Pretty impressive specs for a journalist’s word processor: operates in the glacial cold or torrid heat, on turbulent flights or during tumultuous sailings. Has a continuous power supply and needs no battery or electrical outlet. Offers instantaneous printouts in two colors, without peripherals. While using it, you’ll never get a pesky email, text or Slack message from an editor. You can spill your coffee on it, knock it off the desk or stop a bullet with it, and it will keep working.
It’s a portable typewriter, far smaller and lighter than its desktop cousin. This type of typewriter served correspondents from the 1920s to the 1970s, when they were edged out by desktop computers and, later, laptops.
This Royal Portable belonged to Lester Bernstein (1920-2014), who began his career at The New York Times in 1940 writing the terse headlines that were displayed on the newspaper’s “zipper” — an electric bulletin board overlooking Times Square — and the slightly longer summaries that were broadcast over the radio station WMCA.
Even then, editors at The Times didn’t just rely on the morning paper to update the public on breaking news.
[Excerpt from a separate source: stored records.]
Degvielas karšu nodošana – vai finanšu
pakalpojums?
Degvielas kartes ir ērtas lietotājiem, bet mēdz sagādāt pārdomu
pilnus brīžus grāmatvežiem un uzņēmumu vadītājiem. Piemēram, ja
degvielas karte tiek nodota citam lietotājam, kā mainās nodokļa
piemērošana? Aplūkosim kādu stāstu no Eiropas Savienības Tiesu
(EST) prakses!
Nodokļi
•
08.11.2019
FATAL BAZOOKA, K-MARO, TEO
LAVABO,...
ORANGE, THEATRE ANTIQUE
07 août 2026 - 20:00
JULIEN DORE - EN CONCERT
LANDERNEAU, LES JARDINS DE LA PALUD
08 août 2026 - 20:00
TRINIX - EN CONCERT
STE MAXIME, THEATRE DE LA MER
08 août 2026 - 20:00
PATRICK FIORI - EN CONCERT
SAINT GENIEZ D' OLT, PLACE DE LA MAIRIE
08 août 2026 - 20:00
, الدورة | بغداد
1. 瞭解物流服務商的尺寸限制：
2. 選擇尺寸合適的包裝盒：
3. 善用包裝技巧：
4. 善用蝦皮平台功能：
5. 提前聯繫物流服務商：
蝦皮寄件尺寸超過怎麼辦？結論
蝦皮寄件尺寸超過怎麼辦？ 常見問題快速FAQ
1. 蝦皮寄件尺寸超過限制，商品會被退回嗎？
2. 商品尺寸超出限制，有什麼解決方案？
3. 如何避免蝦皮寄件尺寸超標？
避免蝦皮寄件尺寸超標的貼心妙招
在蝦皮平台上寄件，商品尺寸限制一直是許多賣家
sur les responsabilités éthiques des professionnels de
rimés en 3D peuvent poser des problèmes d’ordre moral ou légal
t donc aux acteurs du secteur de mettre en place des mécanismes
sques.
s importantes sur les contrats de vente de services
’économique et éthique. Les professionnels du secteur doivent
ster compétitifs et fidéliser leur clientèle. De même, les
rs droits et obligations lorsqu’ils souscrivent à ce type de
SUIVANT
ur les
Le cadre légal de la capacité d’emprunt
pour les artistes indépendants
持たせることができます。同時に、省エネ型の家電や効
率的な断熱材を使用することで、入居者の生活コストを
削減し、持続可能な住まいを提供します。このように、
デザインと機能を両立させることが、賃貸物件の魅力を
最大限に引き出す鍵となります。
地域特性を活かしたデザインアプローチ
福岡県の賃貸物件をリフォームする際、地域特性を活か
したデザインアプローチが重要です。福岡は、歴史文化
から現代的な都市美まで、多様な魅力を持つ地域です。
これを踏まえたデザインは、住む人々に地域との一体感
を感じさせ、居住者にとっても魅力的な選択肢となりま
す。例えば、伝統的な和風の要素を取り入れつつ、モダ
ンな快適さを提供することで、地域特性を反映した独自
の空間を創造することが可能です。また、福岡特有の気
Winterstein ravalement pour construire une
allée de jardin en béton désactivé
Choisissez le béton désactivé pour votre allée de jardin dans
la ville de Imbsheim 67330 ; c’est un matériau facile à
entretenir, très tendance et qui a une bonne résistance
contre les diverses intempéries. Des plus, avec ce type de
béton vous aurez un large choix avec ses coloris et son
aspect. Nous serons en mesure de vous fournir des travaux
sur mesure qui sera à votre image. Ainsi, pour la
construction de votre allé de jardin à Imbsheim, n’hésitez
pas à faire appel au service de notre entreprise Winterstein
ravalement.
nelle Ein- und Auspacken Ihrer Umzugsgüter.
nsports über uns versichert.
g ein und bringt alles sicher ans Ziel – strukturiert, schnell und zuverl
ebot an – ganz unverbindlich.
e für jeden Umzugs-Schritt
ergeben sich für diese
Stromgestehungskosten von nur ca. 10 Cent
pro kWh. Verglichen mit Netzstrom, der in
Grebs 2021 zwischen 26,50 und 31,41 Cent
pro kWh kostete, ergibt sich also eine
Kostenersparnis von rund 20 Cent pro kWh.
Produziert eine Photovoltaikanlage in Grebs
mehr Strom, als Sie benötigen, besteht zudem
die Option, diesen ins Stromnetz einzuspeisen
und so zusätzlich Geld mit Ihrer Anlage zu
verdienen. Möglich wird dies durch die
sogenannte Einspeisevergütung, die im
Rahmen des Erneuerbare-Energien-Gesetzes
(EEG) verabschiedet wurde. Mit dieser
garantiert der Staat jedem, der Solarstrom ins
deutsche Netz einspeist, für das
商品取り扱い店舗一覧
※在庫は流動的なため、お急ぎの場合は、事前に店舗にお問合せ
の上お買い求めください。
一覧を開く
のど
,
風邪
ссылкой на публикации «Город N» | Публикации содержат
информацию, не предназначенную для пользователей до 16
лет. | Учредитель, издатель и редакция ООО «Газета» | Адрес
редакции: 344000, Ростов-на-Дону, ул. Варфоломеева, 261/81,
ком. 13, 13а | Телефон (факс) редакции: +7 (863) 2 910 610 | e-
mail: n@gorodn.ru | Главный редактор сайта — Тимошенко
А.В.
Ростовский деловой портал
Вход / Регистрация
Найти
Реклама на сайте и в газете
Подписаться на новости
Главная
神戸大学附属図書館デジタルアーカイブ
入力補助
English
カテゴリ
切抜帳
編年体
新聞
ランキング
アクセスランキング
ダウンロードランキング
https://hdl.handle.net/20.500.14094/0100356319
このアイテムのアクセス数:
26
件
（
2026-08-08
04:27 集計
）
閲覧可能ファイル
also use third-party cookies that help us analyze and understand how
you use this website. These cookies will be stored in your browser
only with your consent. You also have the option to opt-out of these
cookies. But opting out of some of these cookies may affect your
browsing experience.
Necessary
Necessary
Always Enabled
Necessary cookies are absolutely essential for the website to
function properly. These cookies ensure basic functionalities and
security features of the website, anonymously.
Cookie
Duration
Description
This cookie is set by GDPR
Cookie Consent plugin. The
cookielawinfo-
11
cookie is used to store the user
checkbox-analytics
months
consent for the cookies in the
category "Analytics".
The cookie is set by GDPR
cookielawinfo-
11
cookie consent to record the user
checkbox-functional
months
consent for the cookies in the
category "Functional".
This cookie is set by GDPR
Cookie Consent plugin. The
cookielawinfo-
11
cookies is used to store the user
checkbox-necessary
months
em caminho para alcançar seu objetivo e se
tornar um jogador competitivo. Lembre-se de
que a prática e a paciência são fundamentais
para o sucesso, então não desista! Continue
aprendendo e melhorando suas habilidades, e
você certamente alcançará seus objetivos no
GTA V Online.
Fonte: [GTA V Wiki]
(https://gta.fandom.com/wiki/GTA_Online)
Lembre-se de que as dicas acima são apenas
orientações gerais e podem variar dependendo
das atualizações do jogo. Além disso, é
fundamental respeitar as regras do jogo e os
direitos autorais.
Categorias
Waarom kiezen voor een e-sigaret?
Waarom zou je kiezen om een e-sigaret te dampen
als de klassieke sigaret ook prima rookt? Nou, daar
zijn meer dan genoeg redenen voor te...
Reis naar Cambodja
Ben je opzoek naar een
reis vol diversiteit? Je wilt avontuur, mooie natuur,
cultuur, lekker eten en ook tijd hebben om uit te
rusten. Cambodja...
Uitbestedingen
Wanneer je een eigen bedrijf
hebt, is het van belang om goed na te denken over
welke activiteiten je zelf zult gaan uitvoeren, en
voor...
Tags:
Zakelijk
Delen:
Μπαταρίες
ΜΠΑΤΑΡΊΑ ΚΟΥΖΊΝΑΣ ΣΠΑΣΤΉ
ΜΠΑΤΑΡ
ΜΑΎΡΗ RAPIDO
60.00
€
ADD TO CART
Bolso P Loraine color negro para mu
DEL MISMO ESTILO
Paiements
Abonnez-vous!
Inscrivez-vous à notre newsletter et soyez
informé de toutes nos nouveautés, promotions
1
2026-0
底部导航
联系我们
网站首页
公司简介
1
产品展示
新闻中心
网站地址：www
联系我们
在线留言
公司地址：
On Sunday, Dec. 7, 1941, Mr. Bernstein wrote the initial bulletins for WMCA announcing Japan’s attack on the U.S. naval base at Pearl Harbor that day. “It made him the first Times staffer to provide the public with news that was already changing the world, the city and his life,” Mr. Bernstein’s daughter Nina wrote in 2012.
Mr. Bernstein was drafted into the U.S. Army in 1942. After World War II, he returned to The Times and in 1948, he moved to Time magazine, where he served as a correspondent in Rome and London. He retired in 1982 as the editor of Newsweek. His last article for The Times — about Time Inc. — was published in 1989.
Nina Bernstein was a reporter at The Times from 1995 until her retirement in 2016. She left her father’s Royal as a parting gift.